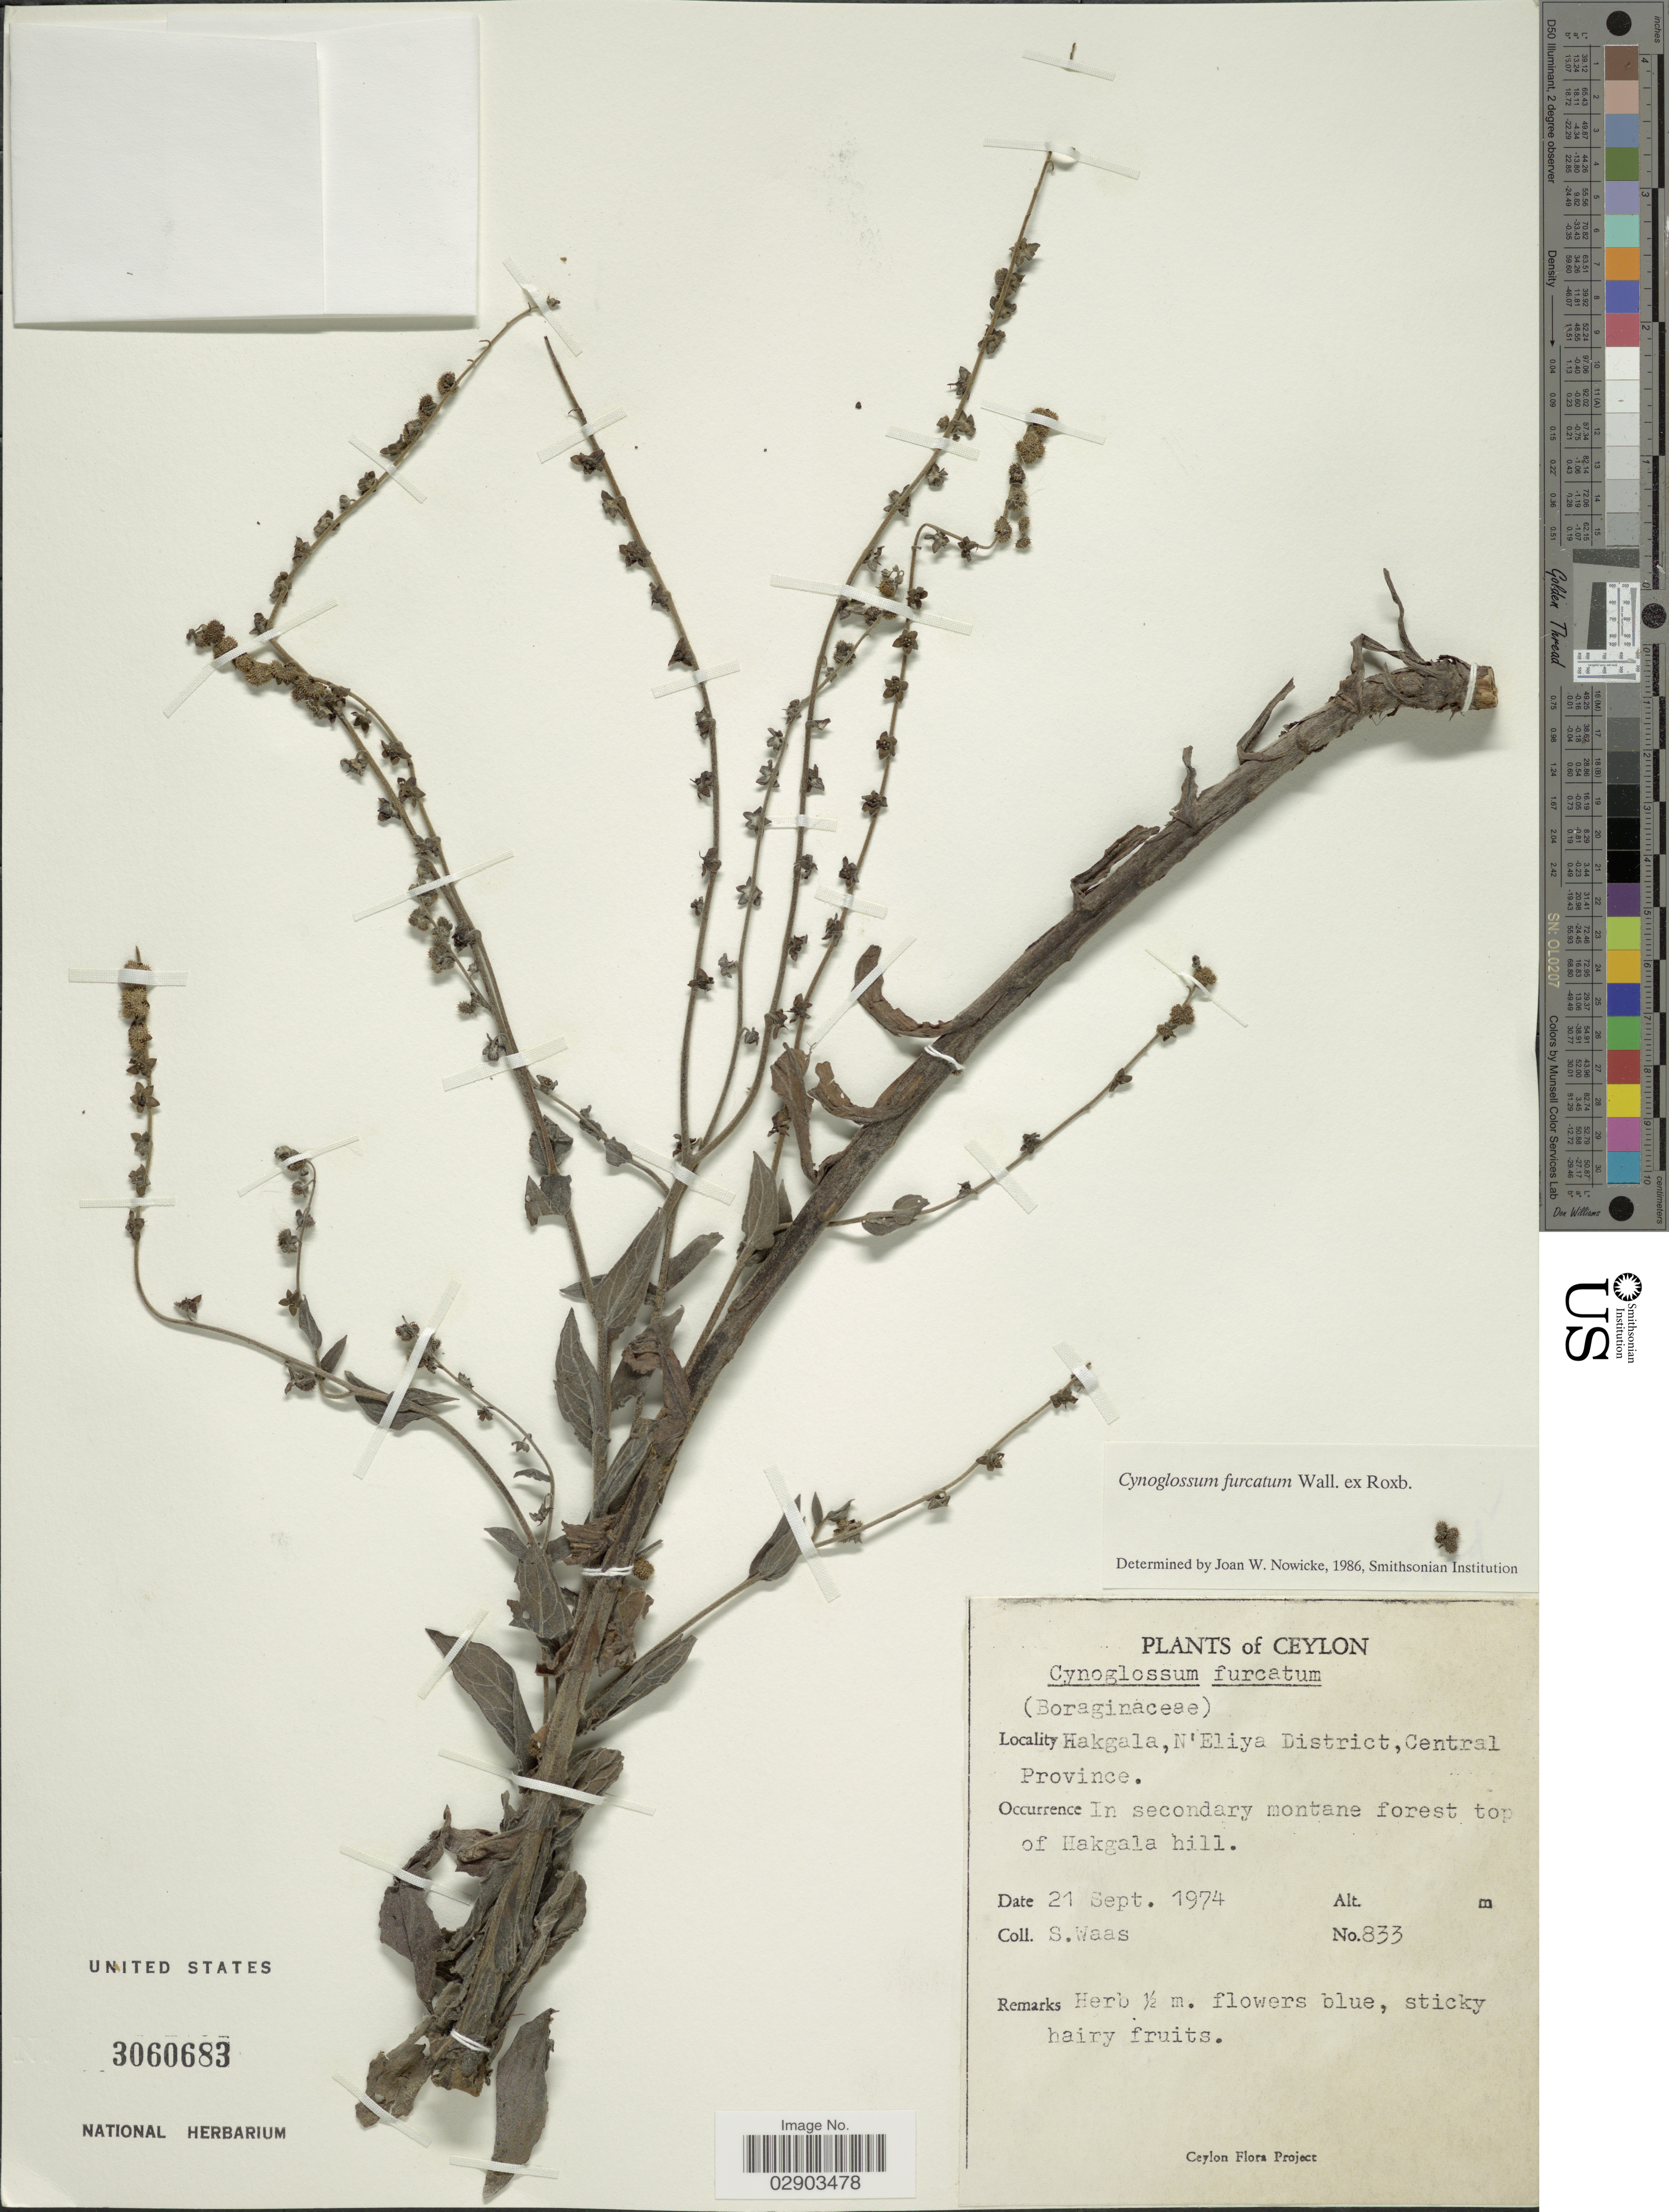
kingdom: Plantae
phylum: Tracheophyta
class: Magnoliopsida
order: Boraginales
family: Boraginaceae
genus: Cynoglossum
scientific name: Cynoglossum furcatum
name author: Wall.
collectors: S. Waas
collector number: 833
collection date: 1974-09-21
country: Sri Lanka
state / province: Central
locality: Ceylon. Hakgala, N'Eliya District, Central Province.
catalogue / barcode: US 3060683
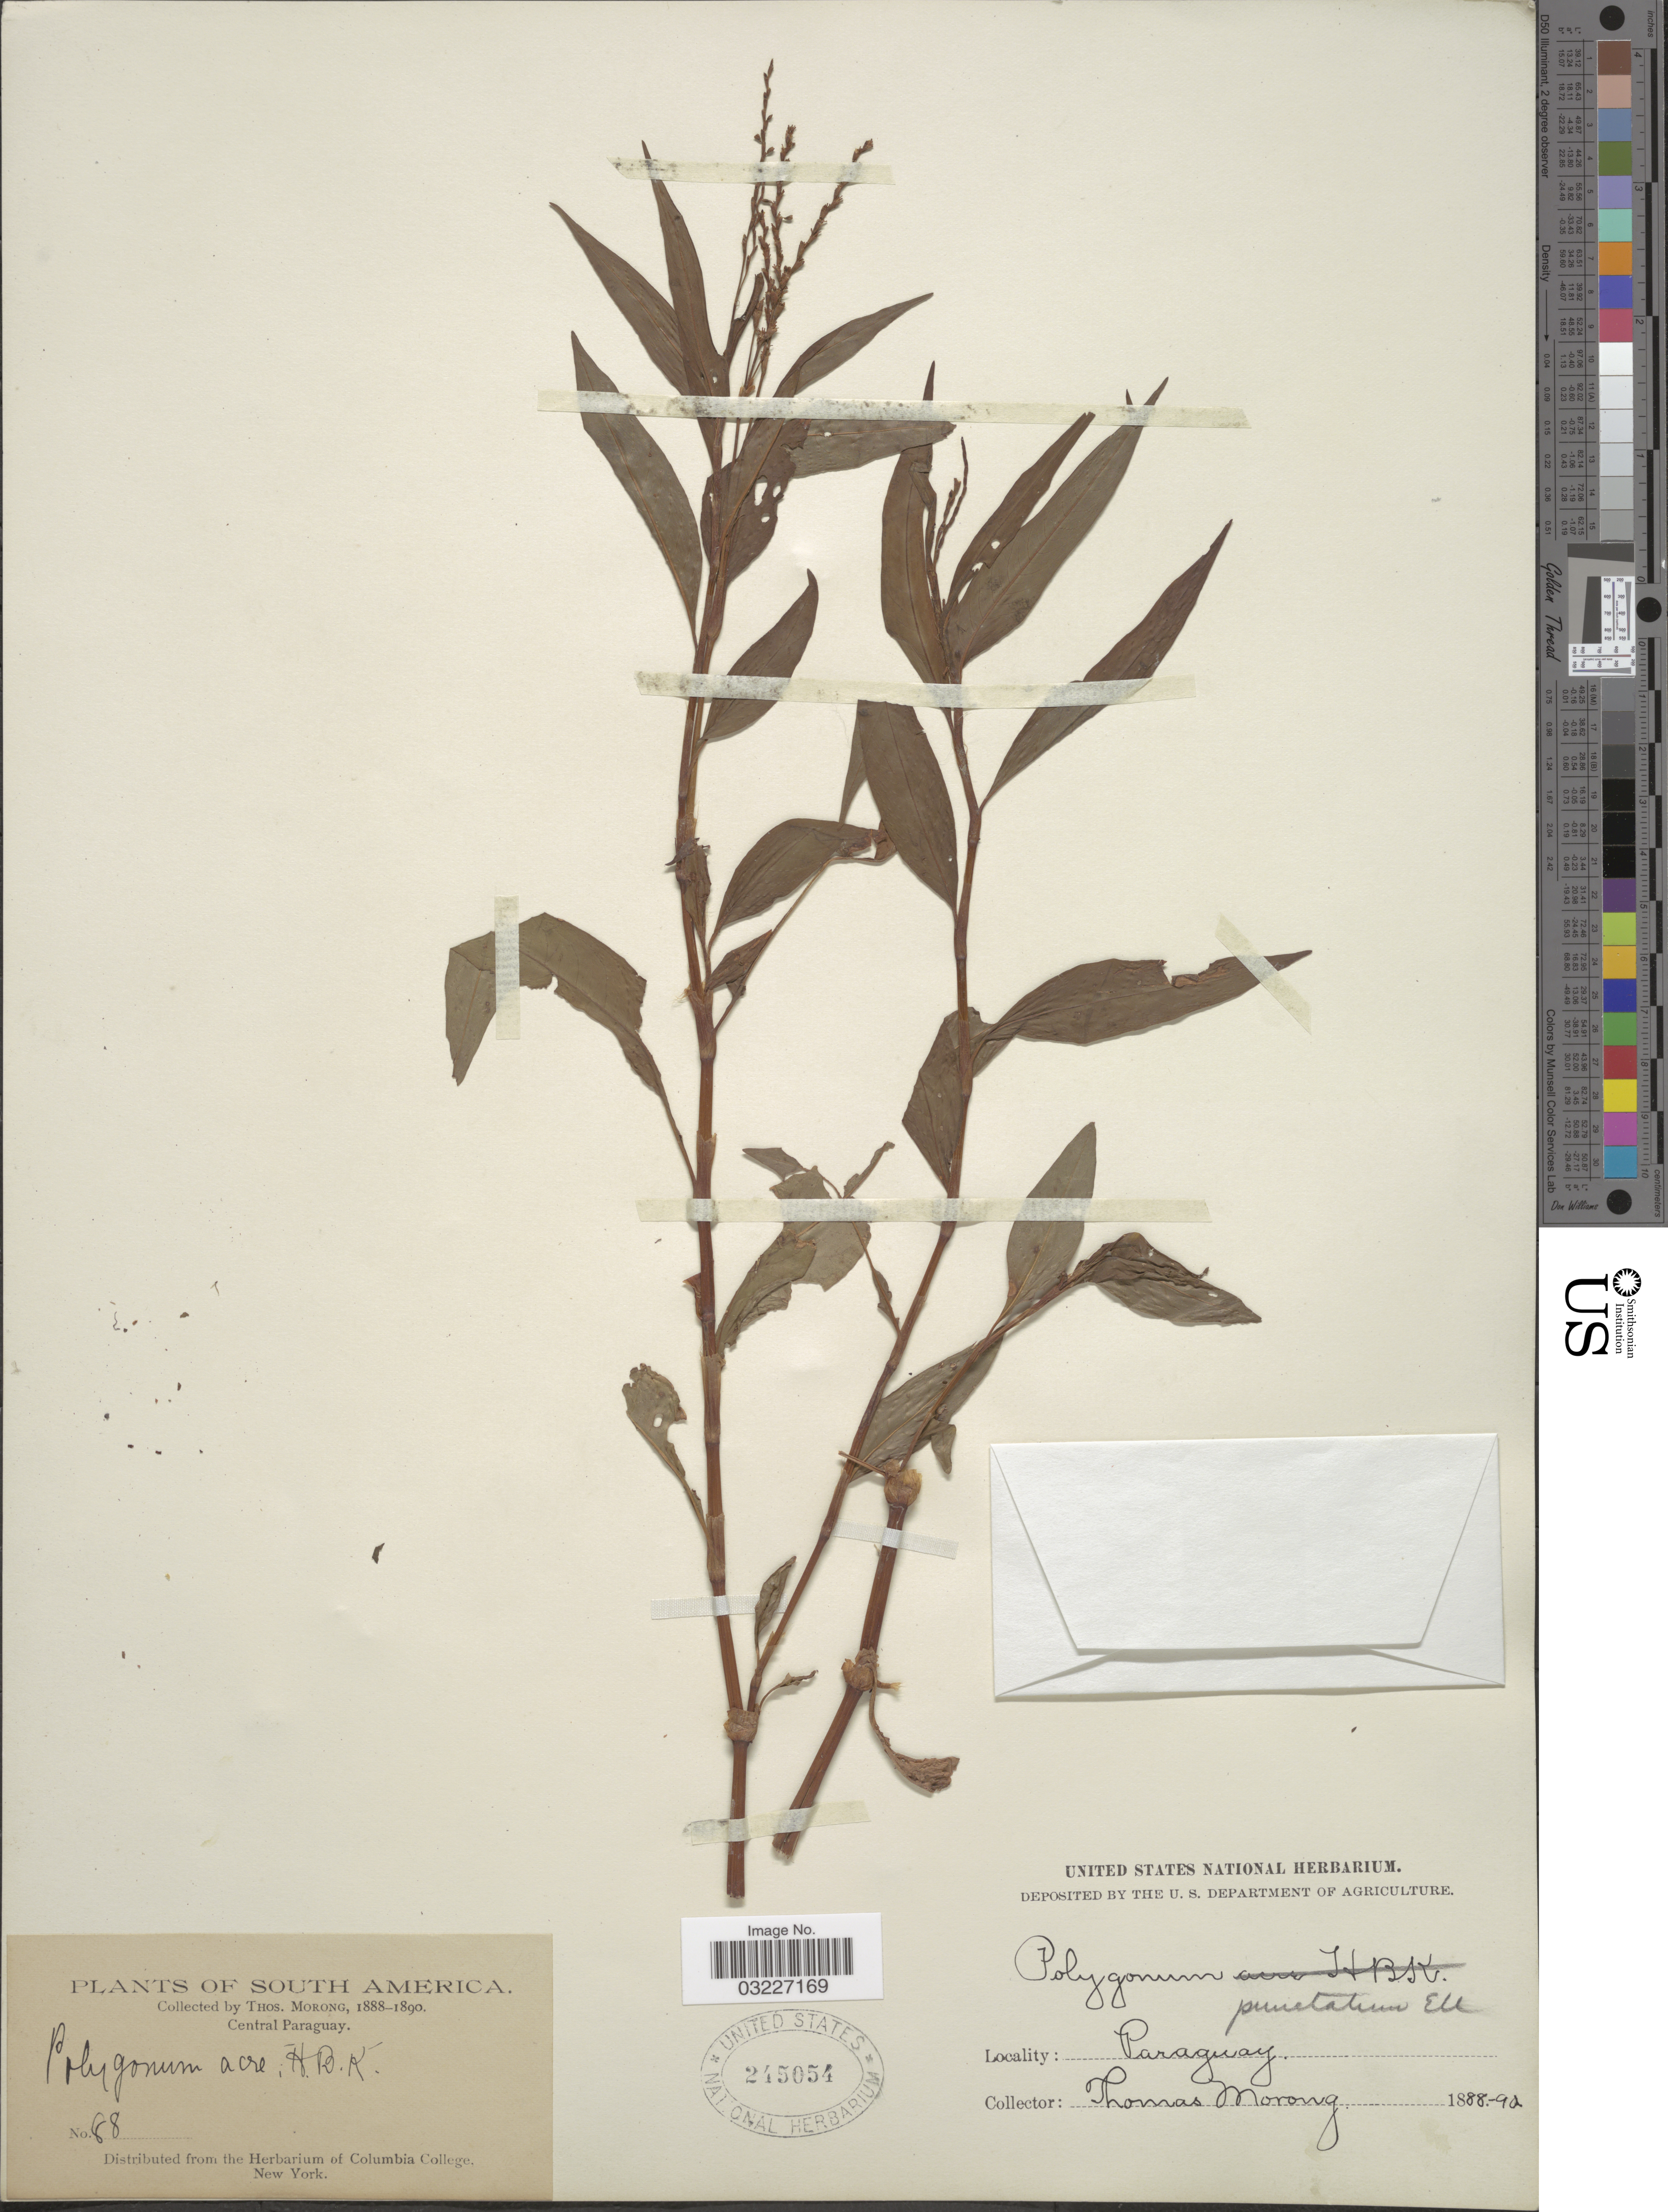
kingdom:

EXERCISE:
Copy every line above word for word, leaving out the pictures.

FINAL RESULT:
kingdom: Plantae
phylum: Tracheophyta
class: Magnoliopsida
order: Boraginales
family: Boraginaceae
genus: Cynoglossum
scientific name: Cynoglossum furcatum
name author: Wall.
collectors: S. Waas
collector number: 833
collection date: 1974-09-21
country: Sri Lanka
state / province: Central
locality: Ceylon. Hakgala, N'Eliya District, Central Province.
catalogue / barcode: US 3060683
kingdom:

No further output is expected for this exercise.